The Boeremafia (read Naspers) is trying to dix its declining DStv Premium decline by developing a standalone DStv streaming service – apparently to take on Netflix.
MultiChoice South Africa CEO Calvo Mawela, which operates Naspers’ DStv service says they have taken significant strides toward offering a streaming-only package, but there are obstacles to overcome, like securing the streaming rights for all the entertainment content they offer on existing (excruciatingly expensive – Ed.) DStv packages.
MultiChoice was able to secure the last of these rights earlier in 2018, making it possible for DStv Now to offer live streaming of every channel included in the DStv Premium package. MyBroadband.co.za reports that despite initiatives like DStv Now and Showmax, MultiChoice has continued to try to ensure it is ready for the evolution of the subscription TV space. Yet, a standalone streaming package is still a work in progress.
The company is waiting for DStv’s digital media division to come up with a full commercial plan for the service, along with an activation date, says Mawela.
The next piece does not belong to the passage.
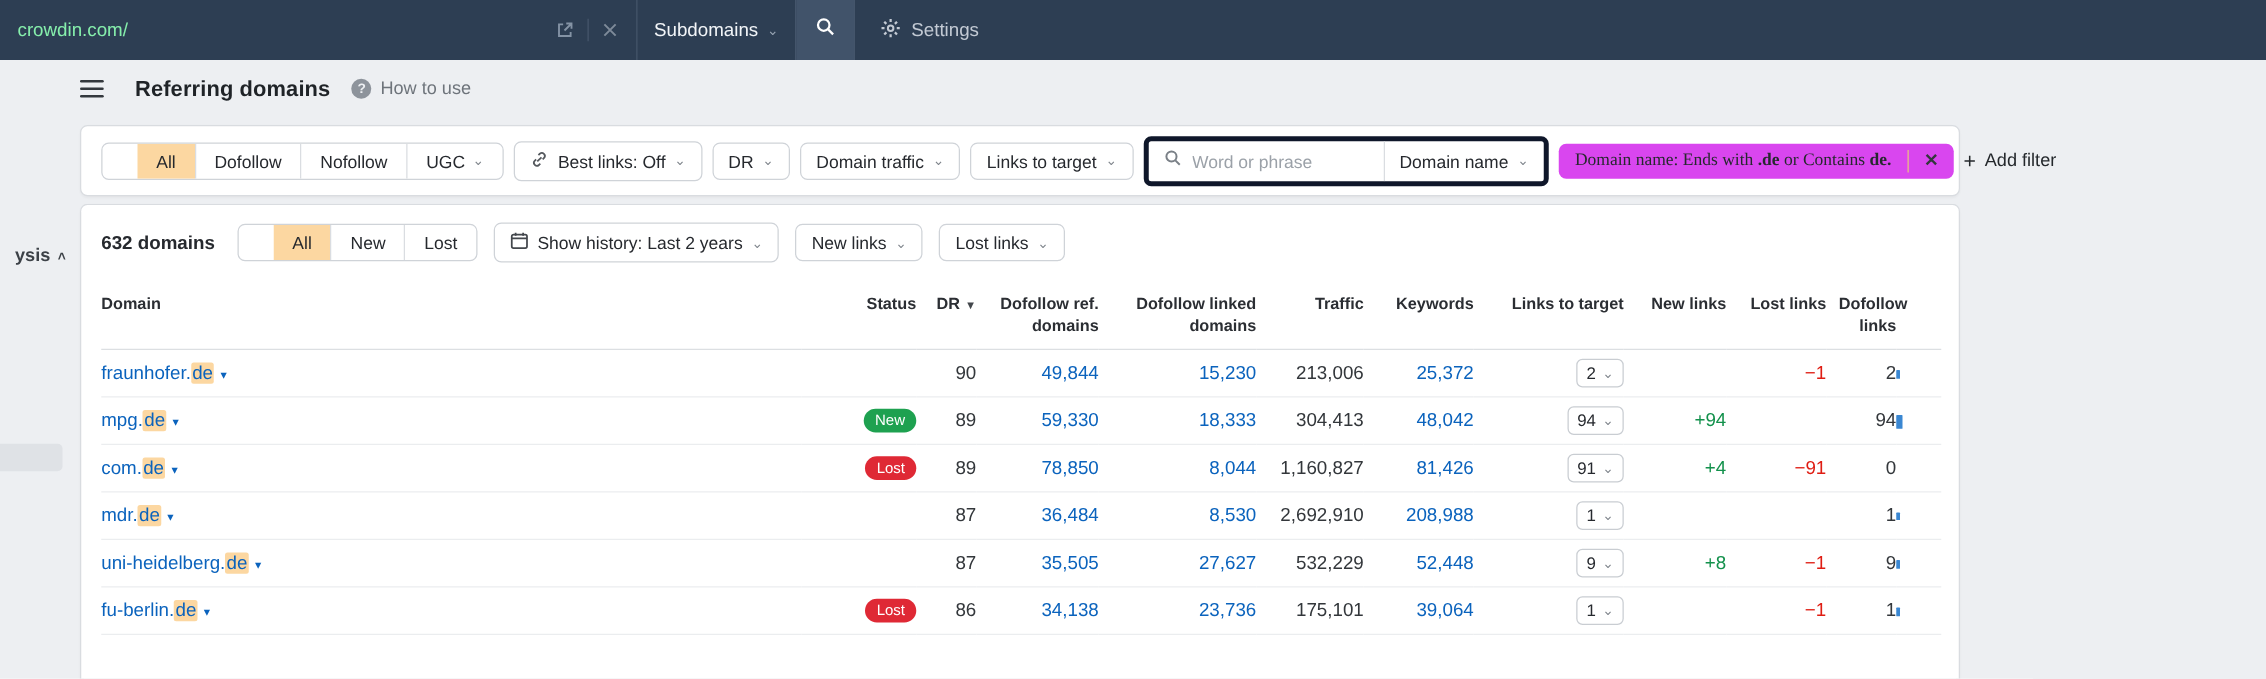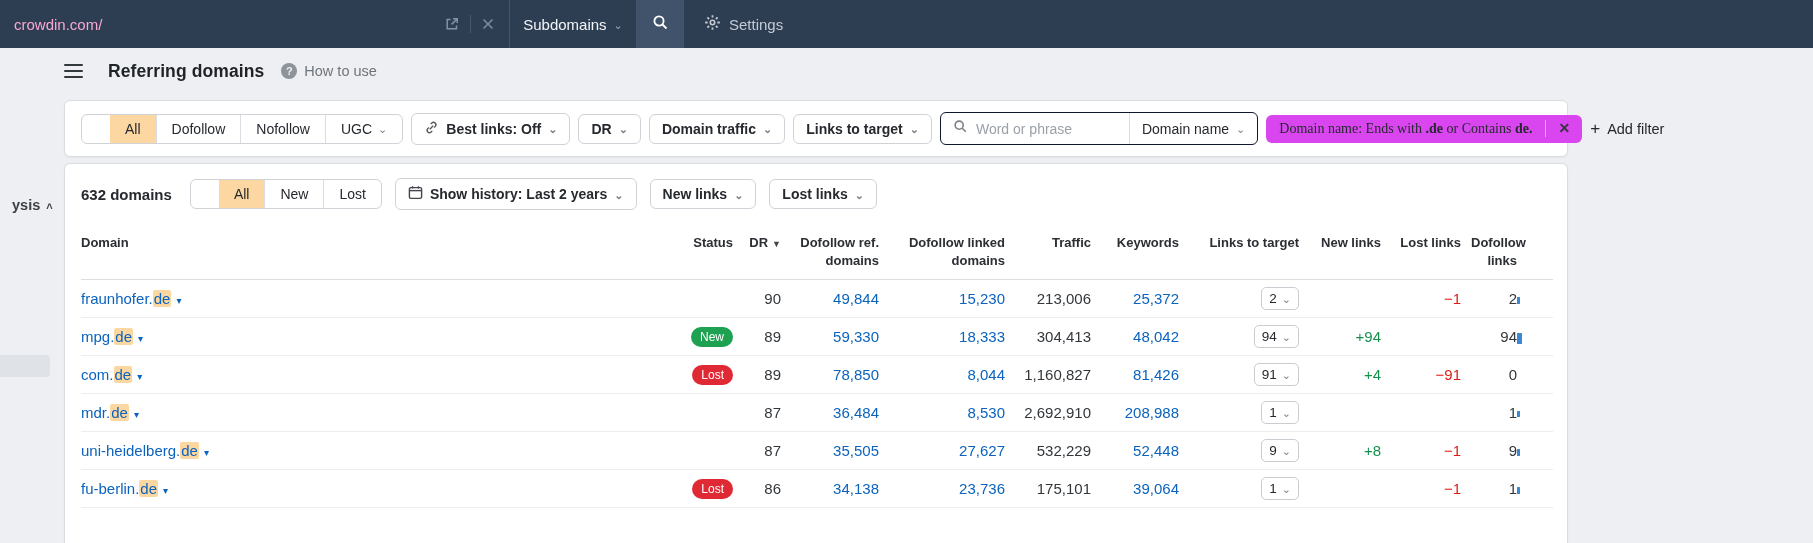"crowdin.com/" .url-text { color: #f9a8d4 -> #86efac }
Naspers recently released its annual results, which revealed that MultiChoice continued to bleed DStv Premium subscribers. The results echoed statements Mawela made in May, when he said Netflix was eating into their market share.
Mawela said DStv’s subscriber base was growing overall, but the growth was coming from less-profitable, lower-end packages. This is a concern for MultiChoice, and its profits.
For the financial year ended 31 March 2018, MultiChoice saw a 13% overall growth in its DStv subscriber base – from 11.942 million to 13.476 million. However, across Africa, it saw a decline of 41,000 DStv Premium subscribers – from 1.962 million to 1.921 million.
This resulted in a decline in the average revenue per user from R353 per month to R344 per month.